An athlete’s return preparer has to track the number of duty days spent in each state and then apportion the athlete’s yearly compensation among the states that tax nonresidents, Losi said. “It gets pretty detailed,” he said. “You have to find out how many days the team was out of state and see if your player actually played; maybe he was injured and didn’t travel.”
With COVID reducing the total number of duty days and restricting some players’ ability to travel out of state, the process was even more complicated this tax season, and those issues will continue into next year, Losi said. “We’re having to ask a lot more questions about how COVID has specifically impacted our players’ working days,” he said, adding that schedules are more varied than usual.
“Some athletes have contracted the virus or been in contact with someone who had it, and all of a sudden they’re in quarantine and now have 14 nonworking days,” Losi explained.
Feeling the Heat
The disruptions are affecting bottom lines, Losi said.
“The denominators get smaller, so each working day potentially has a larger amount of income attributable to that working day,” he said. “And if the athlete has a seven- or eight-figure contract, you could have some unexpected results. Sometimes it might be more favorable, sometimes not.”
Losi said that with the NBA 2020 playoffs and finals between the Miami Heat and Los Angeles Lakers held exclusively in a Florida arena, California will come out on the losing end when it comes to taxing nonresident income. “Normally, the entire Miami Heat team and staff would have had to allocate some of their compensation to California,” he said. With no games played in California, the state won’t get a cut of any of the Miami team’s income, he added.

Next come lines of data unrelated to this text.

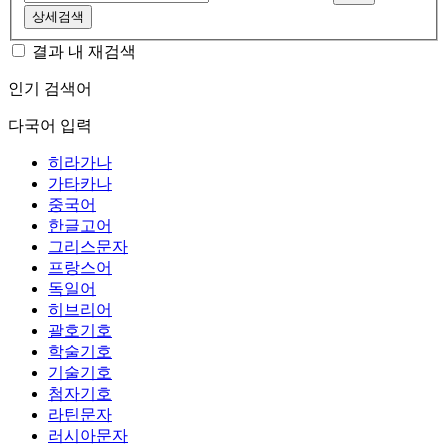
상세검색
결과 내 재검색
인기 검색어
다국어 입력
히라가나
가타카나
중국어
한글고어
그리스문자
프랑스어
독일어
히브리어
괄호기호
학술기호
기술기호
첨자기호
라틴문자
러시아문자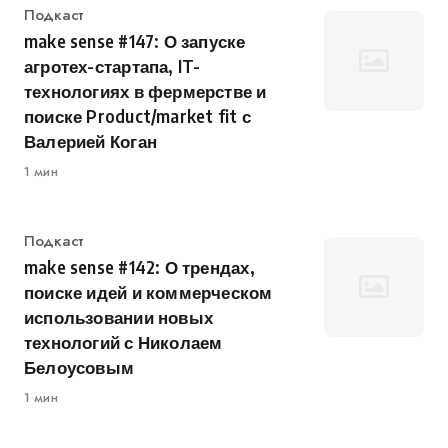
Категория
Подкаст
make sense #147: О запуске
агротех-стартапа, IT-
технологиях в фермерстве и
поиске Product/market fit с
Валерией Коган
1 мин
Категория
Подкаст
make sense #142: О трендах,
поиске идей и коммерческом
использовании новых
технологий с Николаем
Белоусовым
1 мин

Some foreign athletes who play with U.S. teams were in danger of becoming U.S. tax residents because of COVID-related cross-border travel disruptions, Losi said. Those players were able to avoid that risk thanks to IRS guidance issued in April. In Rev. Proc. 2020-20, 2020-20 IRB 801, the IRS said it will assume that up to 60 consecutive calendar days of their U.S. presence arises from COVID-19 travel disruptions and that those days won’t count for purposes of determining U.S. tax residency under the substantial presence test.
“It’s nice to be able to have certainty through the rest of the year,” Losi said, adding that the October 15 extended filing deadline can’t come soon enough.
2020 “is the tax season that never ended,” Losi added. “I’ve probably worked more this year than I have in the last five years.”